A recent contribution presents a procedure for the estimation of the real-time stress experienced by a MA by using a pickup coil around the magnetostrictive rod [204]. The paper exploits the fully coupled model of hysteresis presented in [178] and gives a nonlinear estimation of the stress with an overall error lower than 12%.

5. Applications

The applications of MA exploit the higher energy density of magnetostrictives and can be found often when high forces and micrometric precision in displacements, in both quasi-static and dynamic conditions, are needed. MA are found as standalone elements, often related to micropositioning tasks, or to the damping of vibrations [47,72,75,98,193]. Quite a few applications exploit MA as part of more complex systems [195]. In vibrations control, MA are exploited in systems with more elements, 6-DOF systems [70,191,192] with reductions up to one-tenth of the floor accelerations, and kept less than $0.008$ cm/s${}^{-2}$. About vibrations suppression, another application is related to the improvement of performances for tooling machines [106], such as for lathes [207] or boring bars [208]. One of the first applications of MA is in sonar systems, as for an ultrasonic-vibration-assisted microforming system [209], or to develop a guided wave generation system for nondestructive tests [210]. In [11], several applications are reported, such as a Tripode Tonpilz-type sonar transducer that is one of the first and most successful applications of MA to show their high power capabilities. Indeed, with three rods 100 mm long and 20 mm in diameter, the device is able to achieve 208 dB of sound level at $f=1$ kHz, with an output power of 4 kW.

MA can be part of hydraulic systems, acting as hydraulic valves (see, for example, [90,211,212]).
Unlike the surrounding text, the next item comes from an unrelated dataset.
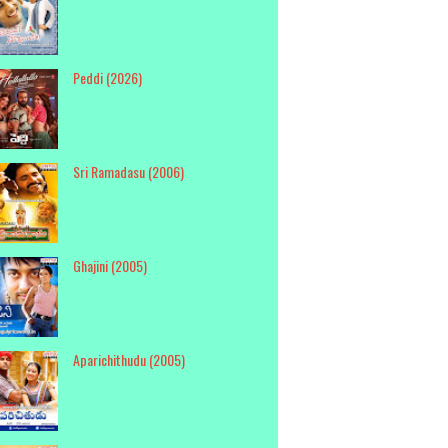
Peddi (2026)
Sri Ramadasu (2006)
Ghajini (2005)
Aparichithudu (2005)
Another popular application that, apparently, has not yet found wide spread commercial application is the use of MA in fuel injectors [10,96,97]. Figure 14 shows a drawing of a fuel injector with the MA on top. The latter makes use of an amplification mechanism, based on a tandem-type configurations with 2 × 3 rods, as sketched in Figure 5 (right). It is also worth mentioning a commercial application of MA as audio speakers [78], with the actuator mechanically connected to large flat surfaces, such as glasses or thin walls. The whole surface generates sound pressure [50], driven by the MA, and this can be exploited for clean rooms, or even for shops windows.

6. Conclusions

The analysis of the literature shows that magnetostrictive actuators have been partially exploited with respect to their best features, such as the easiness of hardware design and the high density of stored energy that allow compact and powerful devices.

About geometries and design, the brittleness of Terfenol-D initially limited the design of actuators, resulting in bulky geometries aimed to isolate the active rod from unwanted mechanical stresses. The development of magnetostrictive materials with better mechanical properties (workability and welding), such as Galfenol, and in perspective other iron alloys FeCo and FeAl, allowed more geometries and applications and it has been important for the diffusion of MA.

About modeling, from the literature analysis, in view of a wide spread of MA to industrial applications, it is apparent that some approaches suffer from one or more of the following problems: the identification procedure is not robust enough; the accuracy of experimental reproduction is not enough; and too many numerical resources are needed. On the other hand, recent control techniques show encouraging results that may help to mitigate some of the previous issue.

It is true that magnetostrictive actuators are still some of the best solutions to those applications where micrometric displacements and high forces are needed and cost is not an issue.